Am Ende des Tages herrscht in der Union eine fraktionsbezogene Schimpfpflicht.

9 Feb

Markus Söder und Friedrich Merz wollen die einrichtungsbezogene Impfpflicht aussetzen. In der Opposition fordern sie stattdessen eine fraktionsbezogene Schimpfpflicht.
Im Bundestag hatten CDU und CSU dem Gesetz zur einrichtungsbezogenen Impfpflicht selber zugestimmt. Jetzt wollen Merz und Söder das offenbar nicht mehr wahrhaben. Ihren Aussetzer bezüglich des Aussetzens begründete Merz damit, dass das Gesetz einige ungeklärte Fragen enthalte.
Damit stellt der neue Fraktionsvorsitzende der Union seinen eigenen Fraktionskollegen ein miserables Zeugnis aus. Wenn Abgeordnete einem unklaren Gesetz zugestimmt haben, dann müssen sie ihre Aufgabe schlampig erfüllt haben. Wirft Merz seiner eigenen Fraktion also Schlamperei vor?
Söder möchte das Gesetz in Bayern einfach nicht umsetzen.
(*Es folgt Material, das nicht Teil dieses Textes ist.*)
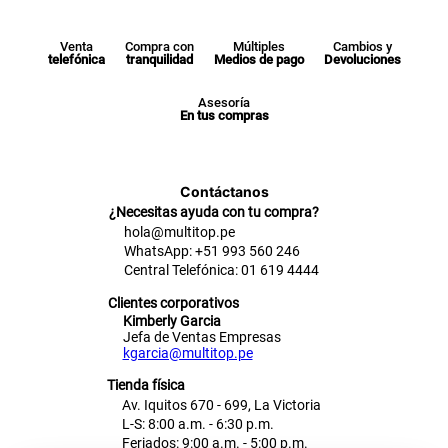
Venta
Compra con
Múltiples
Cambios y
telefónica
tranquilidad
Medios de pago
Devoluciones
Asesoría
En tus compras
Contáctanos
¿Necesitas ayuda con tu compra?
hola@multitop.pe
WhatsApp: +51 993 560 246
Central Telefónica: 01 619 4444
Clientes corporativos
Kimberly Garcia
Jefa de Ventas Empresas
kgarcia@multitop.pe
Tienda física
Av. Iquitos 670 - 699, La Victoria
L-S: 8:00 a.m. - 6:30 p.m.
Feriados: 9:00 a.m. - 5:00 p.m.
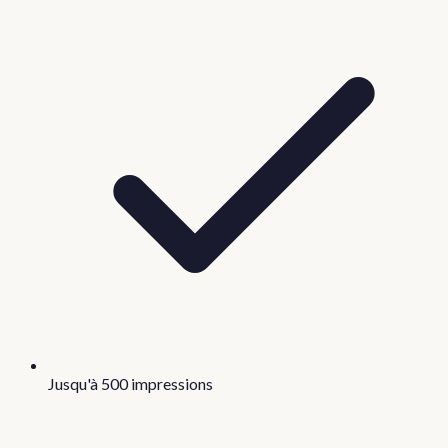
Jusqu'à 500 impressions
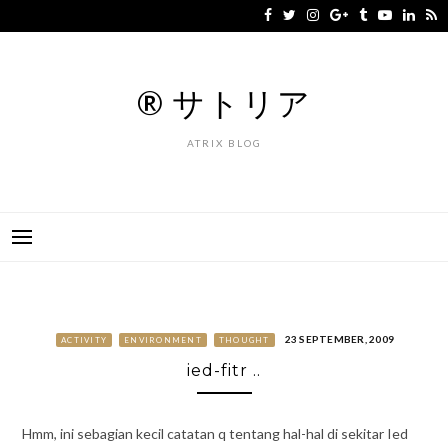
Skip
to
content
® サトリア
ATRIX BLOG
23 SEPTEMBER, 2009
ACTIVITY
ENVIRONMENT
THOUGHT
ied-fitr ..
Hmm, ini sebagian kecil catatan q tentang hal-hal di sekitar Ied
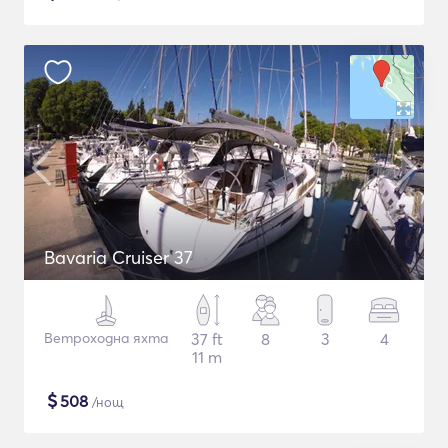
Bavaria Cruiser 37
Ветроходна яхта
37 ft
8
3
4
11 m
$
508
/нощ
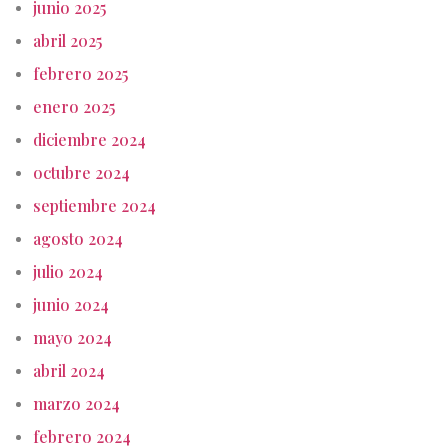
junio 2025
abril 2025
febrero 2025
enero 2025
diciembre 2024
octubre 2024
septiembre 2024
agosto 2024
julio 2024
junio 2024
mayo 2024
abril 2024
marzo 2024
febrero 2024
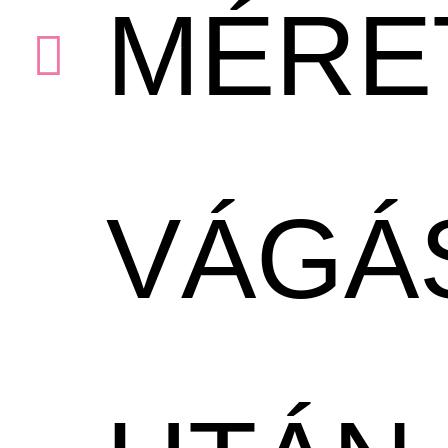
MÉRE
VÁGÁ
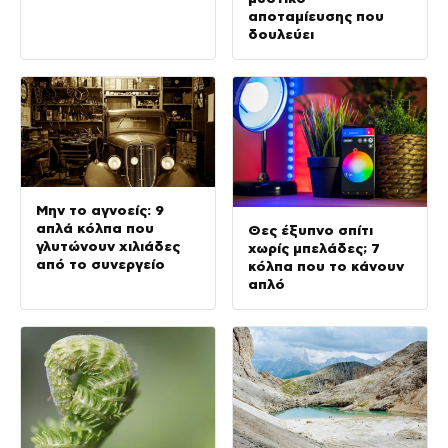
αποταμίευσης που
δουλεύει
Μην το αγνοείς: 9
απλά κόλπα που
Θες έξυπνο σπίτι
γλυτώνουν χιλιάδες
χωρίς μπελάδες; 7
από το συνεργείο
κόλπα που το κάνουν
απλό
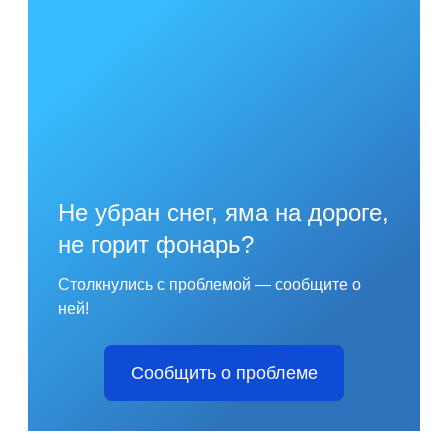
Не убран снег, яма на дороге,
не горит фонарь?
Столкнулись с проблемой — сообщите о
ней!
Сообщить о проблеме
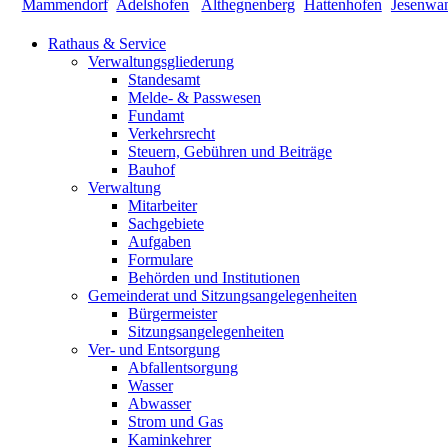
Rathaus & Service
Verwaltungsgliederung
Standesamt
Melde- & Passwesen
Fundamt
Verkehrsrecht
Steuern, Gebühren und Beiträge
Bauhof
Verwaltung
Mitarbeiter
Sachgebiete
Aufgaben
Formulare
Behörden und Institutionen
Gemeinderat und Sitzungsangelegenheiten
Bürgermeister
Sitzungsangelegenheiten
Ver- und Entsorgung
Abfallentsorgung
Wasser
Abwasser
Strom und Gas
Kaminkehrer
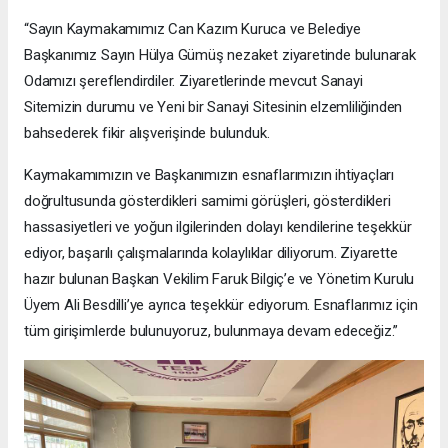
“Sayın Kaymakamımız Can Kazım Kuruca ve Belediye
Başkanımız Sayın Hülya Gümüş nezaket ziyaretinde bulunarak
Odamızı şereflendirdiler. Ziyaretlerinde mevcut Sanayi
Sitemizin durumu ve Yeni bir Sanayi Sitesinin elzemliliğinden
bahsederek fikir alışverişinde bulunduk.
Kaymakamımızın ve Başkanımızın esnaflarımızın ihtiyaçları
doğrultusunda gösterdikleri samimi görüşleri, gösterdikleri
hassasiyetleri ve yoğun ilgilerinden dolayı kendilerine teşekkür
ediyor, başarılı çalışmalarında kolaylıklar diliyorum. Ziyarette
hazır bulunan Başkan Vekilim Faruk Bilgiç’e ve Yönetim Kurulu
Üyem Ali Besdilli’ye ayrıca teşekkür ediyorum. Esnaflarımız için
tüm girişimlerde bulunuyoruz, bulunmaya devam edeceğiz.”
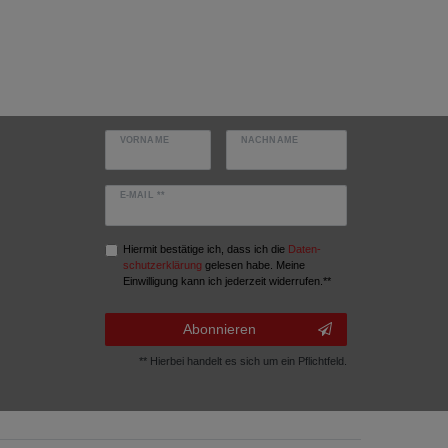
VORNAME
NACHNAME
E-MAIL **
Hiermit bestätige ich, dass ich die
Daten­
schutz­erklärung
gelesen habe. Meine
Einwilligung kann ich jederzeit widerrufen.**
Abonnieren
** Hierbei handelt es sich um ein Pflichtfeld.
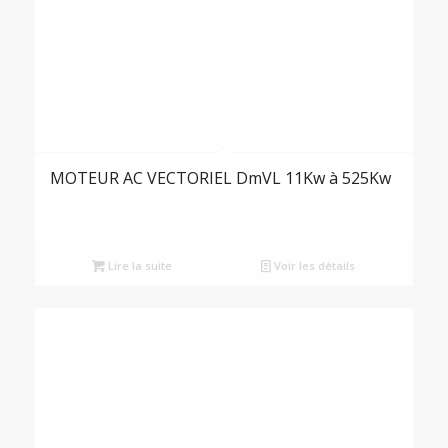
MOTEUR AC VECTORIEL DmVL 11Kw à 525Kw
Lire la suite
Voir les détails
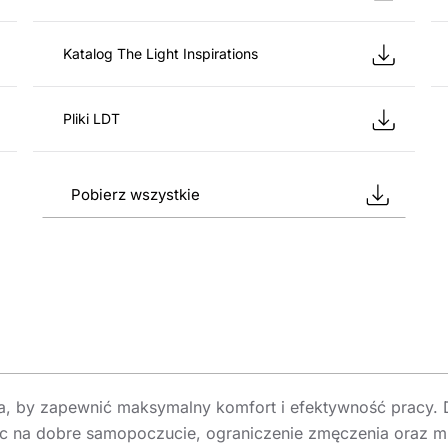
Katalog The Light Inspirations
Pliki LDT
Pobierz wszystkie
, by zapewnić maksymalny komfort i efektywność pracy. Dz
ając na dobre samopoczucie, ograniczenie zmęczenia oraz m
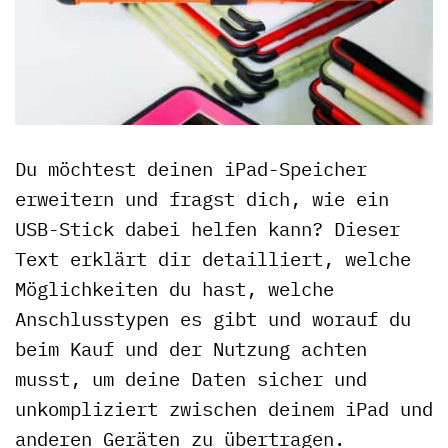
Du möchtest deinen iPad-Speicher
erweitern und fragst dich, wie ein
USB-Stick dabei helfen kann? Dieser
Text erklärt dir detailliert, welche
Möglichkeiten du hast, welche
Anschlusstypen es gibt und worauf du
beim Kauf und der Nutzung achten
musst, um deine Daten sicher und
unkompliziert zwischen deinem iPad und
anderen Geräten zu übertragen.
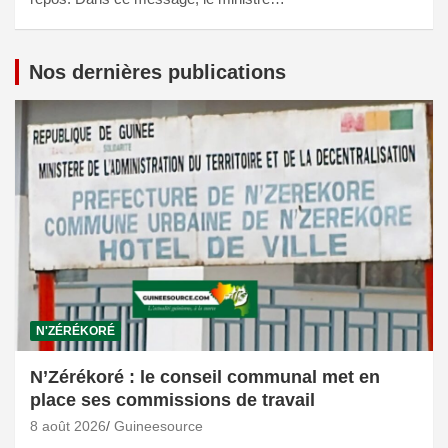
Nos dernières publications
N'ZÉRÉKORÉ
N’Zérékoré : le conseil communal met en
place ses commissions de travail
8 août 2026
Guineesource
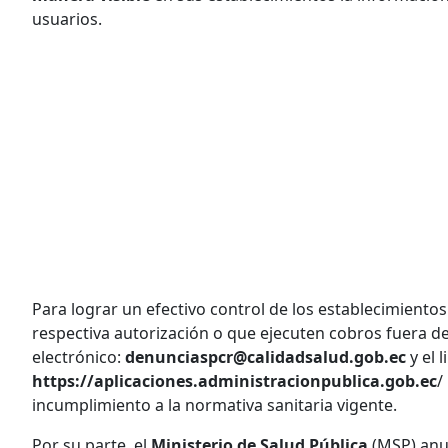
usuarios.
Para lograr un efectivo control de los establecimientos
respectiva autorización o que ejecuten cobros fuera de 
electrónico:
denunciaspcr@calidadsalud.gob.ec
y el l
https://aplicaciones.administracionpublica.gob.ec
/
incumplimiento a la normativa sanitaria vigente.
Por su parte, el
Ministerio de Salud Pública
(MSP) anu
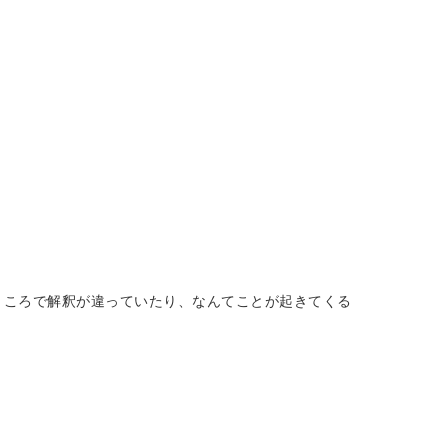
ところで解釈が違っていたり、なんてことが起きてくる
Das ist ein Verfassungsbruch mit Ansage. Ein generelles Aussetzen eines gültigen Gesetzes steht keiner Landesregierung zu.
Offenkundig vergisst Söder auch den Grund des Gesetzes. Die einrichtungsbezogene Impfpflicht soll Patientinnen und Patienten in Krankenhäusern sowie Menschen in Heimen und in der Pflege vor einer Infektion mit Coron schützen. Den besonderen Schutz gerade solcher vulnerablen Menschen hatte das Bundesverfassungsgericht erst am 28. Dezember 2021 dem Gesetzgeber vorgeschrieben.
Doch Söder und Merz wollen sich als harte Hunde in der Opposition gegen die Regierung profilieren. Dabei sind den beiden Rechtspopulisten allem Anschein nach die Gesundheit und das Leben von Alten, Kranken und Behinderten egal. Oder sind die beiden in Wahrheit Anarchisten und huldigen dem alen Sponti-Spruch „Legal, illegal, scheißegal“?